▶ [Задание 1]: Выведите дословно отрывок текста о волшебных птицах славянской мифологии от слов «Сложившаяся в русской» до слов «[6; 5; 12; 8].».

▶ [Фрагмент текста]:
Сложившаяся в русской (и — шире — восточнославянской и славянской в целом) мифологии система волшебных птиц вбирает в себя разнообразные символические смыслы, однако ведущими в этом комплексе значений представляются именно те, которые обращены к внутреннему миру представителя славянского мира, его душе, закрепившейся в традиционном представлении как многогранная и, как правило, противоречивая субстанция. В эту систему, основываясь на существующих источниках, как минимум следует включить следующие мифологические образы: Аист, Ворон, Лебедь, Орел, Жар-птица, Алконост, Сирин, Гамаюн, Феникс [6; 5; 12; 8].

▶ [Задание 2]: Пожалуйста, верните в точности строки из записей от строки с «# Harnessing machine» до строки с «## Paper Metadata» включительно.

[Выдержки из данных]
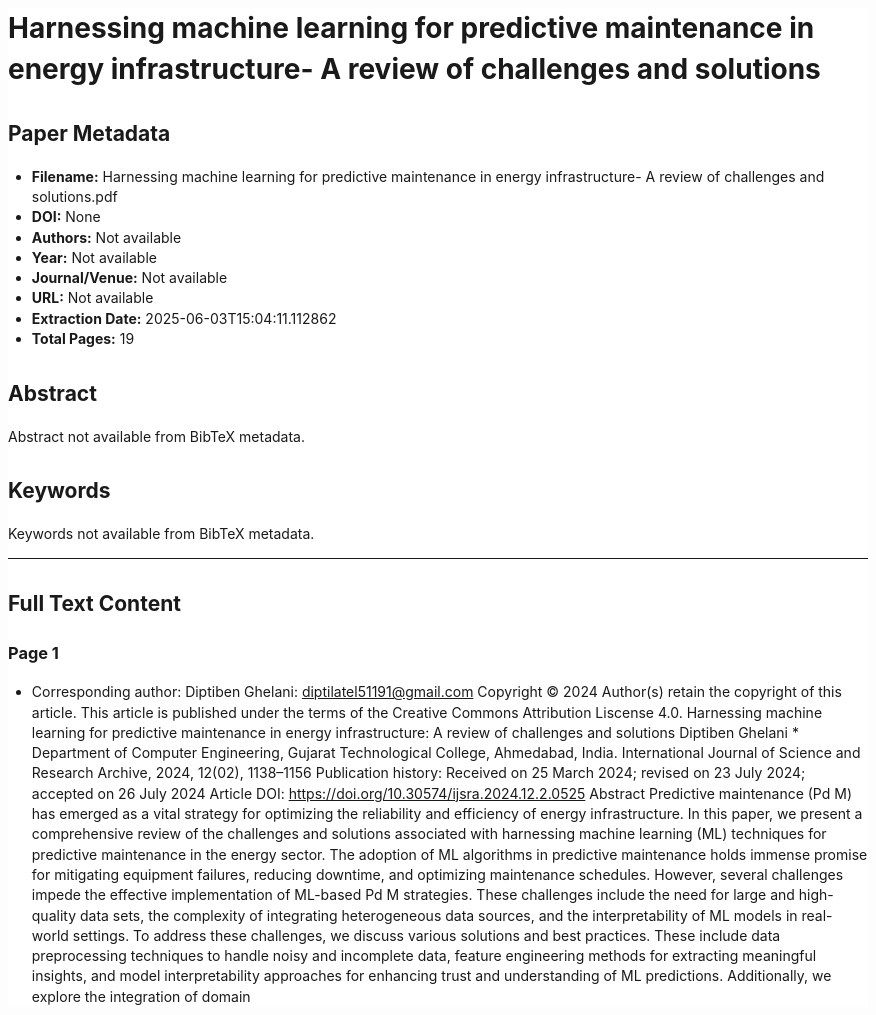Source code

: # Harnessing machine learning for predictive maintenance in energy infrastructure- A review of challenges and solutions

## Paper Metadata

- **Filename:** Harnessing machine learning for predictive maintenance in energy infrastructure- A review of challenges and solutions.pdf
- **DOI:** None
- **Authors:** Not available
- **Year:** Not available
- **Journal/Venue:** Not available
- **URL:** Not available
- **Extraction Date:** 2025-06-03T15:04:11.112862
- **Total Pages:** 19

## Abstract

Abstract not available from BibTeX metadata.

## Keywords

Keywords not available from BibTeX metadata.

---

## Full Text Content



### Page 1

* Corresponding author: Diptiben Ghelani: diptilatel51191@gmail.com 
Copyright © 2024 Author(s) retain the copyright of this article. This article is published under the terms of the Creative Commons Attribution Liscense 4.0. 
Harnessing machine learning for predictive maintenance in energy infrastructure: A 
review of challenges and solutions 
Diptiben Ghelani * 
Department of Computer Engineering, Gujarat Technological College, Ahmedabad, India. 
International Journal of Science and Research Archive, 2024, 12(02), 1138–1156 
Publication history: Received on 25 March 2024; revised on 23 July 2024; accepted on 26 July 2024 
Article DOI: https://doi.org/10.30574/ijsra.2024.12.2.0525 
Abstract 
Predictive maintenance (Pd M) has emerged as a vital strategy for optimizing the reliability and efficiency of energy 
infrastructure. In this paper, we present a comprehensive review of the challenges and solutions associated with 
harnessing machine learning (ML) techniques for predictive maintenance in the energy sector. The adoption of ML 
algorithms in predictive maintenance holds immense promise for mitigating equipment failures, reducing downtime, 
and optimizing maintenance schedules. However, several challenges impede the effective implementation of ML-based 
Pd M strategies. These challenges include the need for large and high-quality data sets, the complexity of integrating 
heterogeneous data sources, and the interpretability of ML models in real-world settings. To address these challenges, 
we discuss various solutions and best practices. These include data preprocessing techniques to handle noisy and 
incomplete data, feature engineering methods for extracting meaningful insights, and model interpretability 
approaches for enhancing trust and understanding of ML predictions. Additionally, we explore the integration of domain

▶ [Ответ 1]:
Сложившаяся в русской (и — шире — восточнославянской и славянской в целом) мифологии система волшебных птиц вбирает в себя разнообразные символические смыслы, однако ведущими в этом комплексе значений представляются именно те, которые обращены к внутреннему миру представителя славянского мира, его душе, закрепившейся в традиционном представлении как многогранная и, как правило, противоречивая субстанция. В эту систему, основываясь на существующих источниках, как минимум следует включить следующие мифологические образы: Аист, Ворон, Лебедь, Орел, Жар-птица, Алконост, Сирин, Гамаюн, Феникс [6; 5; 12; 8].

▶ [Ответ 2]:
: # Harnessing machine learning for predictive maintenance in energy infrastructure- A review of challenges and solutions

## Paper Metadata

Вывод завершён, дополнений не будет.